A reasonable estimate, based on bubble theory, is that housing inventory is about 3 or 4 percent above what it would have been without the bubble and without the temptation to overbuild. In order to make these excess homes worth buying, prices need to fall further; economists would generally estimate that an extra 1 percentage point of housing inventory requires a matching 1 percentage point decline in price to make those excess homes look like a good deal.

So if we believe we had 3 or 4 percent more homes than we really needed last year, based on market fundamentals, that means that housing prices would eventually be about 3 or 4 percent below what they were before the bubble, in order to make those extra houses worth purchasing.

I’ve plotted this path out in the blue series in the chart below. It shows the housing price path one might have expected for 2009 and beyond if housing demand had returned to about where it was before the housing boom.

A note: Here housing prices are measured according to the Census Bureau index, which dates back far enough to observe previous cycles, and adjusted for inflation using the Bureau of Economic Analysis’s price index for personal consumption expenditures. The index is normalized so that it is 100 in 1994-97. In other words, a value of “100” for today would mean that inflation-adjusted new home prices are no different today than they were then.

According to the blue series, created using the “bubble theory” premises, real housing prices would be 3 or 4 percent lower now than they were before the housing boom (a value of about 97 for the index) if in fact housing demand were no different, because the “overbuilt” inventory of houses is supposedly 3 or 4 percent greater now than it was then.

This path approximates what some bubble theorists were expecting last year. For example, during the first half of 2009 Professor Robert Shiller (the same Shiller from the Case-Shiller housing price index) forecasted that housing prices would fall further.

Of course, our population continues to grow, so the housing boom’s excess inventory will not last forever as new households form. But this process takes a while, which is why the blue series in the chart shows real housing prices returning to normal (a value of 100 for the index) only slowly after 2010.

Now let’s turn to the black series in the figure, which shows actual housing prices.

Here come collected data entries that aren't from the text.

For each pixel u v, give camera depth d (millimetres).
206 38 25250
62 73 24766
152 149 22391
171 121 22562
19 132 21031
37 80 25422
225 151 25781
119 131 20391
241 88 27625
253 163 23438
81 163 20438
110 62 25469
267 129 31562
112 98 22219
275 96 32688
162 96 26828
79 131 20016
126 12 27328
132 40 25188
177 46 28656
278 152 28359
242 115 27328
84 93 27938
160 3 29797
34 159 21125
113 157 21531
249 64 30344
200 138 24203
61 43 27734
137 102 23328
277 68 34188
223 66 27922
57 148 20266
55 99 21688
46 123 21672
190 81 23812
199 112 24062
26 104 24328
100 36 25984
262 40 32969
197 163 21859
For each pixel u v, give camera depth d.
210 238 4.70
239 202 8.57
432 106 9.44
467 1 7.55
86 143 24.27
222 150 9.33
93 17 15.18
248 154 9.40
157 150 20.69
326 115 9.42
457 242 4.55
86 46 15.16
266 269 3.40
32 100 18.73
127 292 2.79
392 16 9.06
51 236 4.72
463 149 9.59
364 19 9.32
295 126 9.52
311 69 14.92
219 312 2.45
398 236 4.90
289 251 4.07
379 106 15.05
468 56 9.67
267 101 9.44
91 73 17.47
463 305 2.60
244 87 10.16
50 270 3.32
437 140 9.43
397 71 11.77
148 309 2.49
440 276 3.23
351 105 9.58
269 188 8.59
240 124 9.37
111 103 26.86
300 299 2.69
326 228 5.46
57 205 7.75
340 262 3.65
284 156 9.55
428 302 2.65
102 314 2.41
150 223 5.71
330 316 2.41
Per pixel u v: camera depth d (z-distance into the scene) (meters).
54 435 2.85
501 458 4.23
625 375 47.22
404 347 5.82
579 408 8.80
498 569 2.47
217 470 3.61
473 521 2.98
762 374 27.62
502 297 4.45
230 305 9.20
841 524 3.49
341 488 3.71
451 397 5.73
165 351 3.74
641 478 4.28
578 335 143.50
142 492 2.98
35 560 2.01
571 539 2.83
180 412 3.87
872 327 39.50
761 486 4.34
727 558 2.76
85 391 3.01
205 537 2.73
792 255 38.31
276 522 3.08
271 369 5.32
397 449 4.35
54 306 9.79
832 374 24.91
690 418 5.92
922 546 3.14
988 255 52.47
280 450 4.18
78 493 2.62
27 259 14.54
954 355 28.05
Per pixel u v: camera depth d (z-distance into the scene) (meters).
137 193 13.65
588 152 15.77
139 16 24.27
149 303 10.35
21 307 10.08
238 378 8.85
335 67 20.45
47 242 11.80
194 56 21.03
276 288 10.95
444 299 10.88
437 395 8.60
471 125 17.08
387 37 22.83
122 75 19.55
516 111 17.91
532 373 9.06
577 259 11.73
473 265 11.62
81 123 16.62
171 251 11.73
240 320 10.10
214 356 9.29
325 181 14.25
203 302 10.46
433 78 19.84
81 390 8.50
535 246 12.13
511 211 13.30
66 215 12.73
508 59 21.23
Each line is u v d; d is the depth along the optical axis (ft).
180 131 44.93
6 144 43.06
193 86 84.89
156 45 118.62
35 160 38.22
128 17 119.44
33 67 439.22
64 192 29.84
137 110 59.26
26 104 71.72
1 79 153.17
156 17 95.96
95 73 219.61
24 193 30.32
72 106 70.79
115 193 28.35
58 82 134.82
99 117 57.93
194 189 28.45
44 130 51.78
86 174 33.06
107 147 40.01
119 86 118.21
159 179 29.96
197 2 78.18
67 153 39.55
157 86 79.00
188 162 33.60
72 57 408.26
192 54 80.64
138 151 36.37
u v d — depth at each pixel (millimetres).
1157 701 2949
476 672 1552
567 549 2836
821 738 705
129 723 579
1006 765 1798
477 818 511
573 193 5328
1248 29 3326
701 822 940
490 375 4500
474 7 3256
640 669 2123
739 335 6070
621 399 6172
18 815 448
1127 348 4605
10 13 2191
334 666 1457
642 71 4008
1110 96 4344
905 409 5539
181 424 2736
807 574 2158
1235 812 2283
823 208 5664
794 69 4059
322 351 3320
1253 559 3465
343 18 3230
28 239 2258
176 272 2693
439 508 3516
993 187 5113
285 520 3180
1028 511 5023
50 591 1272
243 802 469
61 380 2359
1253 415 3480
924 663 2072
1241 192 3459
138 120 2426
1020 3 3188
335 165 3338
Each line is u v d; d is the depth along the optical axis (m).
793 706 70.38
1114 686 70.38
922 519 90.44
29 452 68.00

Contrary to the blue “bubble theory” series, actual housing prices have risen slightly over the last four quarters, so far remaining well above what they were before the housing boom. Although real housing prices are sharply off their highs, today they appear high by historical standards.

Bubble theorists might say that some unfounded optimism lingers in the market place, and that Professor Shiller was just a little early in predicting that real housing prices will soon be significantly below what they are now.

But another interpretation is that a large fraction of the housing price boom was justified by fundamentals (and next week I’ll consider some of the specific fundamentals that may have permanently increased housing demand in the 2000s). If so, we are probably asking too much of the Federal Reserve and other regulators to accurately disentangle bubbles from fundamentals the next time that asset prices rise.


Greg said...

Amen, Casey Mulligan - Amen.

(Although you're right, you're about to be skewered by a whole bunch of people who haven't really thought about these issues... probably ever. Stand strong)

Maurizio said...

Are you familiar with the idea that interest rates, artificially kept below the market rate, fool entrepreneurs into starting more long-term projects than can be completed with the available amount of savings?

In other words, society as a whole did not accumulate enough savings to sustain the construction of so many projects, so many of them are by necessity doomed to fail, but entrepreneurs don't realize them until it's too late, because they have been misled by the artificially low interest rates into starting them.

That could be taken as a definition of "bubble": the situation in which more projects are started than can be completed with the available amount of saving in a society.

Do you have any comments on this theory?